Who provides the biggest threat to Google’s Search Engine dominance? Well, naturally you’d assume that it would be rivals like Bing and Yahoo, otherwise why would Google have made the concessions it did in February. During an antitrust investigation by the European Union earlier this year, Google ‘reluctantly’ agreed to give equal standing to rival services like Microsoft in its search engine results, in order to avoid multi-billion pound fines. But the truth which may surprise many people is that the search engine behemoth actually fears the emergence of Amazon more than it fears Microsoft. It sees the Amazon, the world’s largest online retailer, as its biggest rival in online search.

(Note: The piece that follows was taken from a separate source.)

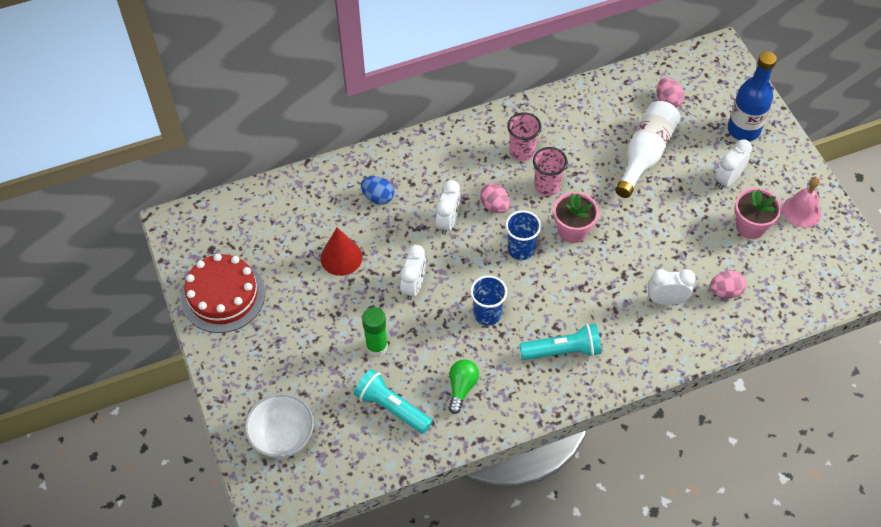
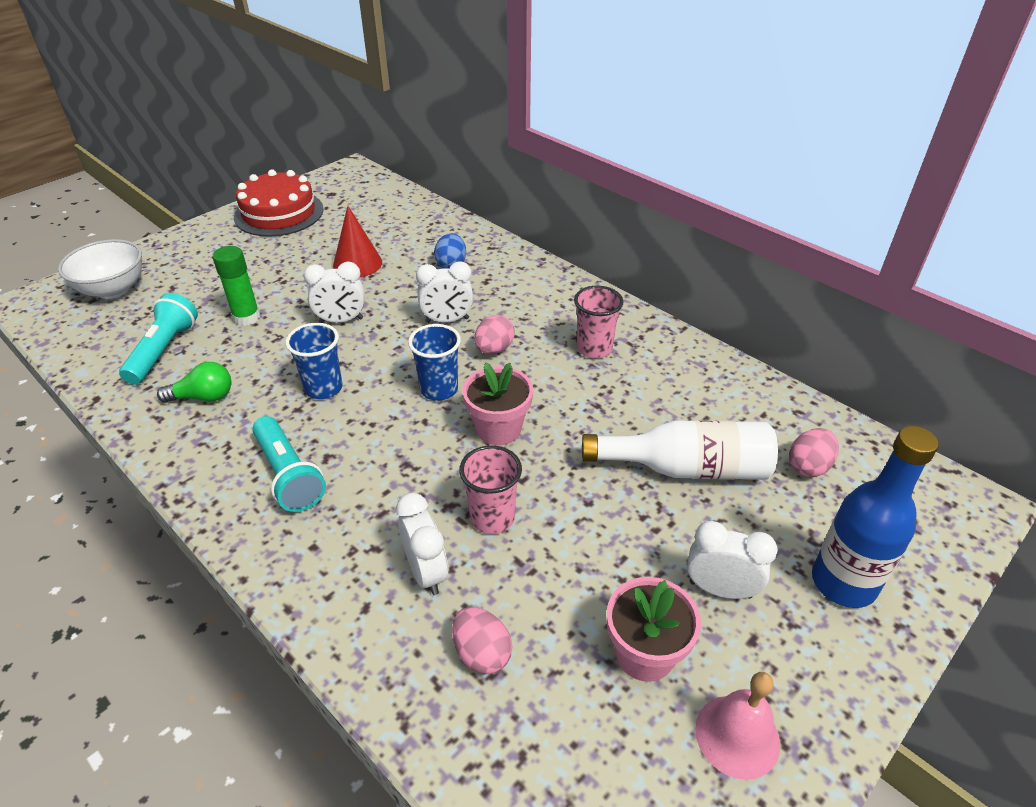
camera: 65 degrees right, 15 degrees down
(547, 186) = (555, 385): pink cup -> pink cup (492, 518)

How do we know this is the case?
Well, simply because the chairman told us. In a recent interview Google chairman, Eric Schmidt, rejected claims that its search engine enjoyed unrivalled dominance of the online search market, and said that Google faces competition in the sector from what most people would consider to be unlikely sources; sources like Amazon, particularly when it comes to online buying. In a speech in Berlin, Mr Schmidt pointed out that competition in the search engine market shouldn’t always be looked at on a “like for like” basis:
“Many people think our main competition is Bing or Yahoo. But, really, our biggest search competitor is Amazon,” he said.

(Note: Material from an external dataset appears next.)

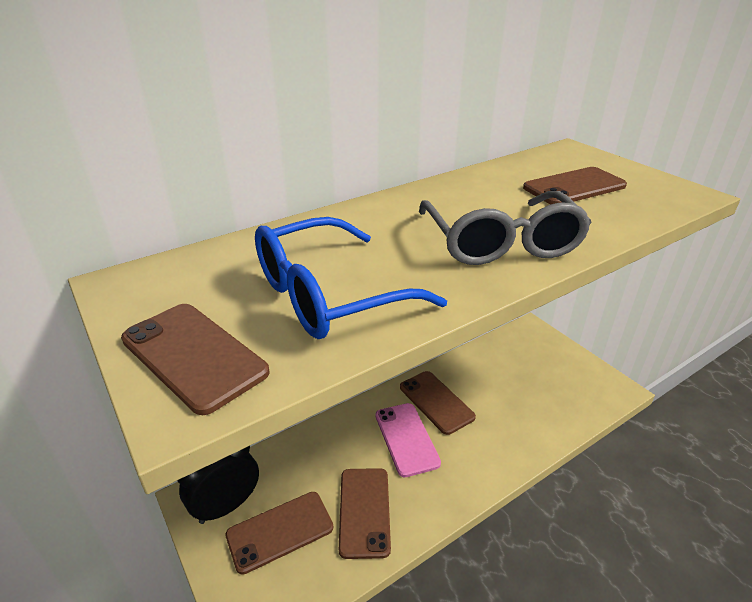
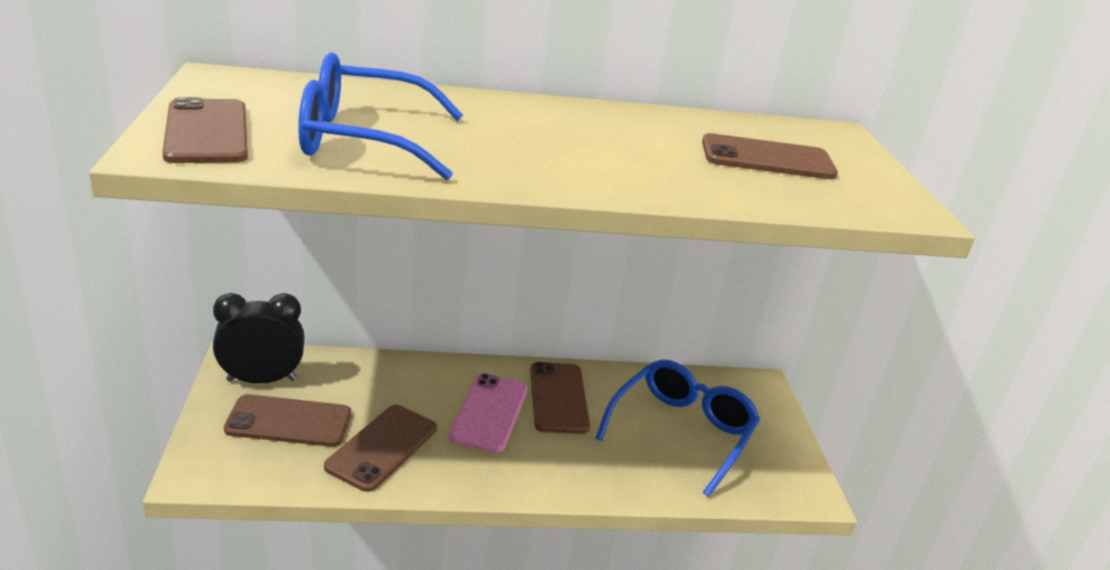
camera: 25 degrees right, 5 degrees down
(500, 242) = (590, 165): grey glasses -> none
(523, 387) = (681, 432): none -> blue glasses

“People don’t think of Amazon as search, but if you are looking for something to buy, you are more often than not looking for it on Amazon,” he added.

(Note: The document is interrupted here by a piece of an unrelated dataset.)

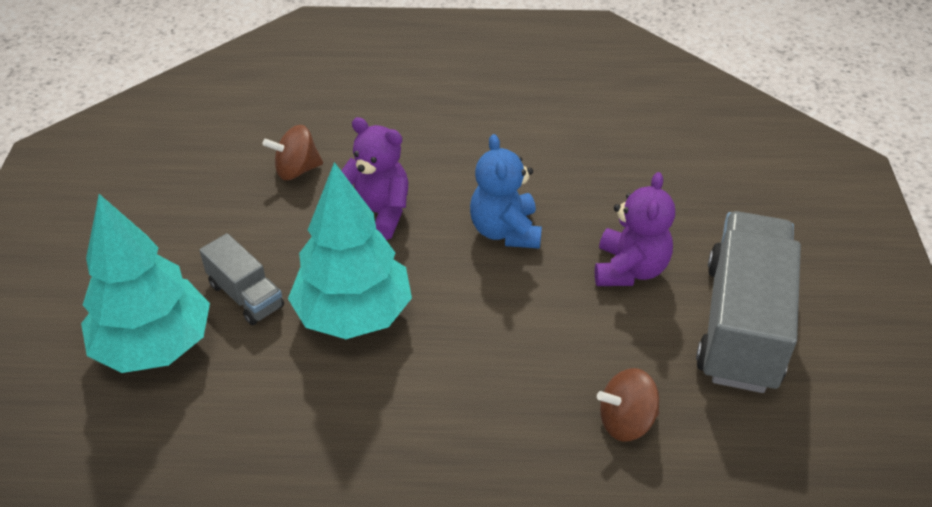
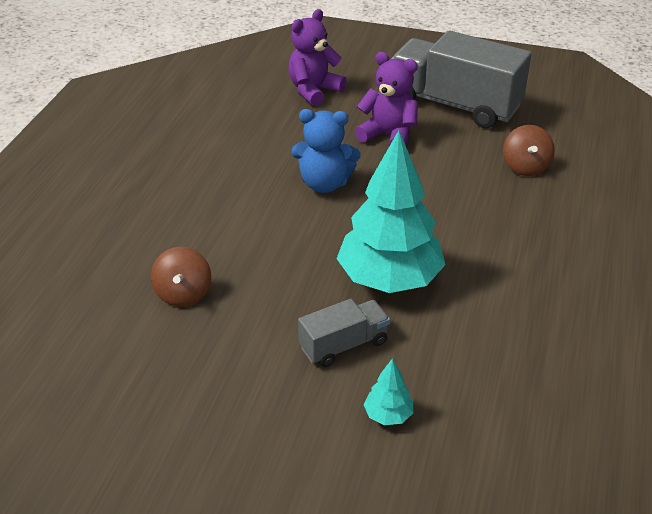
camera: 75 degrees left, 5 degrees down
(154, 345) = (388, 415): turquoise tree -> turquoise tree, size x0.41
(377, 213) = (271, 249): purple teddy bear -> purple teddy bear (314, 91)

He was keen to point out that there were significant differences between what Amazon was offering and the service that Google delivered, but he felt that at heart they were both singing from the same broader hymn sheet:
“They are obviously more focused on the commerce side of the equation, but, at their roots, they are answering users’ questions and searches, just as we are.”
So why does Google fear Amazon more that its other rivals? Well, it’s partly because the world’s largest online retailer has recently made the headlines by moving beyond what many consider to be its core e-commerce business. In August it fought off Google and managed to acquire the live-streaming gaming network, Twitch Interactive, paying £603 million for the privilege. That major acquisition was the largest in its 20 year history.
That purchase won’t obviously threaten Google’s dominance of the search engine market.
It currently holds 90% cent of the market and remains dominant in the sector. However, what it does demonstrate is that the market is still open for emerging competition. Yahoo and Bing may not have threatened Google’s dominance of the market, but who’s to say someone else won’t. That’s what the search engine giant is really afraid of – the ‘next’ Google:
“Someone, somewhere in a garage is gunning for us. I know, because not long ago we were in that garage. Change comes from where you least expect it,” he added.